Yeah. I used to think about killing her. I would think about it, and I would think, sure, and the first thing they'd do is check you inside and out, and one way or another they'll hang it on you, because they always go to the husband first and ninety percent of the time that's who did it, and they'll break your story down and break you down and where does that leave you? But then I saw the Potowski woman and it was all there.
I could kill her and make it look like the Icepick Prowler had one more on his string. I saw what we did with the Potowski killing. We just bucked it to Manhattan South, we didn't hassle the husband or anything like that."
"So you decided to kill her."
"Right."
"Your wife."
"Right."
"Then how does Barbara Ettinger come into this?"
"Oh, God," he said.
I waited him out.
"I was afraid to kill her. My wife, I mean. I was afraid something would go wrong. I thought, suppose I start and I can't go through with it?
I had the icepick and I would take it out and look at it and-I remember now, I bought it on Atlantic Avenue. I don't even know if the store's still there."
"It doesn't matter."
"I know. I had visions of, you know, starting to stab her and stopping, of not being able to finish the job, and the things that were going through my mind were driving me crazy. I guess I was crazy. Of course I was."
He drank from the beer can. "I killed her for practice," he said.
"Barbara Ettinger."
"Yes. I had to find out if I could do it. And I told myself it would be a precaution. One more icepick killing in Brooklyn, so that when my wife got murdered three blocks away it would be just one more in the string. And it would be the same. Maybe no matter how I did it they'd notice a difference between it and the real icepick killings, but they would never have a reason to suspect me of killing some stranger like the Ettinger woman, and then my wife would be killed the same way, and-but that was just what I was telling myself. I killed her because I was afraid to kill my wife and I had to kill someone."
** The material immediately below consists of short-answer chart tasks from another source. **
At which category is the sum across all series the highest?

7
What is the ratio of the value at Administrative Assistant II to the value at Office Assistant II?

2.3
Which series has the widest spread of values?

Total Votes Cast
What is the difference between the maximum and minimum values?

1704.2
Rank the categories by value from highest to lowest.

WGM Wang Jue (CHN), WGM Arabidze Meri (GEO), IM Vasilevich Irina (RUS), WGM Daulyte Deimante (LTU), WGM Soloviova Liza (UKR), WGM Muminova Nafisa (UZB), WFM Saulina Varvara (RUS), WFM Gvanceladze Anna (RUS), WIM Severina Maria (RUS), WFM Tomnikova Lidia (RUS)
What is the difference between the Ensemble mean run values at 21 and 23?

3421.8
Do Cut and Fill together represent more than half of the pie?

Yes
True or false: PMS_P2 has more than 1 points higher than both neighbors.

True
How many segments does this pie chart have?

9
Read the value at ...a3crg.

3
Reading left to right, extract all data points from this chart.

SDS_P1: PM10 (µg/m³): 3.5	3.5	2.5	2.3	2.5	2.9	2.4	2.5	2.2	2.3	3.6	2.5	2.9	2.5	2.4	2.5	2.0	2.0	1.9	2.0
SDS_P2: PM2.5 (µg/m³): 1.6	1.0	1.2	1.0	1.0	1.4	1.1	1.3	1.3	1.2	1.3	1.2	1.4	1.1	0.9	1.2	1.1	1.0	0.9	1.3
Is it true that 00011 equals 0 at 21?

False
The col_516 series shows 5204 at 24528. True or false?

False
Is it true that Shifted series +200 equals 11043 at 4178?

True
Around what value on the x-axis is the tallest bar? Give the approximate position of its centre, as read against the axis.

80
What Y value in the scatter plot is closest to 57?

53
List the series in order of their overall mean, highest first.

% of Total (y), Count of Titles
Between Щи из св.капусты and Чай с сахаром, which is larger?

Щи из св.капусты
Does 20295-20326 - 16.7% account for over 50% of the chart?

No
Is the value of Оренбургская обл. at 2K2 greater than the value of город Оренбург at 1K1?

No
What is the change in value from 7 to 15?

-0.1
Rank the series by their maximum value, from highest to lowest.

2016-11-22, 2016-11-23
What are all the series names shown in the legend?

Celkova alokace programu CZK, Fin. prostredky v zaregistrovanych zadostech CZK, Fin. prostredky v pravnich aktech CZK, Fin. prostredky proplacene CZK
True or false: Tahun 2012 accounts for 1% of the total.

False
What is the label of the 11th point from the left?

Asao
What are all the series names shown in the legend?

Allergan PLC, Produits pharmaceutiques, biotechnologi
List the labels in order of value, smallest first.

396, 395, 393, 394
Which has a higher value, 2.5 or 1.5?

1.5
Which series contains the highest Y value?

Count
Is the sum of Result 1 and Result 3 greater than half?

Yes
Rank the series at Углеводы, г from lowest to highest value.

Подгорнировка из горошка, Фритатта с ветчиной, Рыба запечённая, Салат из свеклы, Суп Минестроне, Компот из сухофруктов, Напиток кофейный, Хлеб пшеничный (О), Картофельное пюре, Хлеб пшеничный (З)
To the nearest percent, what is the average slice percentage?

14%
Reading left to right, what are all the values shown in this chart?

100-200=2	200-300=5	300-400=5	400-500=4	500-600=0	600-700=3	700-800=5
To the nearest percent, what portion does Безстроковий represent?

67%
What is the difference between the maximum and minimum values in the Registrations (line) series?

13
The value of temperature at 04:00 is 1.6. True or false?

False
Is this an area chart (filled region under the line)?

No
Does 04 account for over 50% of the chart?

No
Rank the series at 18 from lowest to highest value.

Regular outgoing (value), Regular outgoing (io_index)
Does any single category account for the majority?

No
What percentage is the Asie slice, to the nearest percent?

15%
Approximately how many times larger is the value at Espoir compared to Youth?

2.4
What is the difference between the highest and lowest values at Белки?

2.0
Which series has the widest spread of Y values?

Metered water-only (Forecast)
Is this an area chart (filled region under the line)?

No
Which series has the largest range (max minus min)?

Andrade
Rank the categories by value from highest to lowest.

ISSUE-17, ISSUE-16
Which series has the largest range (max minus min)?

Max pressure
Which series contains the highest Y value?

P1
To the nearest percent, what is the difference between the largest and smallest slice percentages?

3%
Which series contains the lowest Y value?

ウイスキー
"You had to kill someone?"
"I had to." He leaned forward, sat on the edge of his chair. "I couldn't get it out of my mind. Do you know what it's like when you can't get something out of your mind?"
"Yes."
"I couldn't think who to pick. And then one day I took Danny to the day-care center and she and I talked the way we always did, and the idea came to me. I thought of killing her and the thought fit."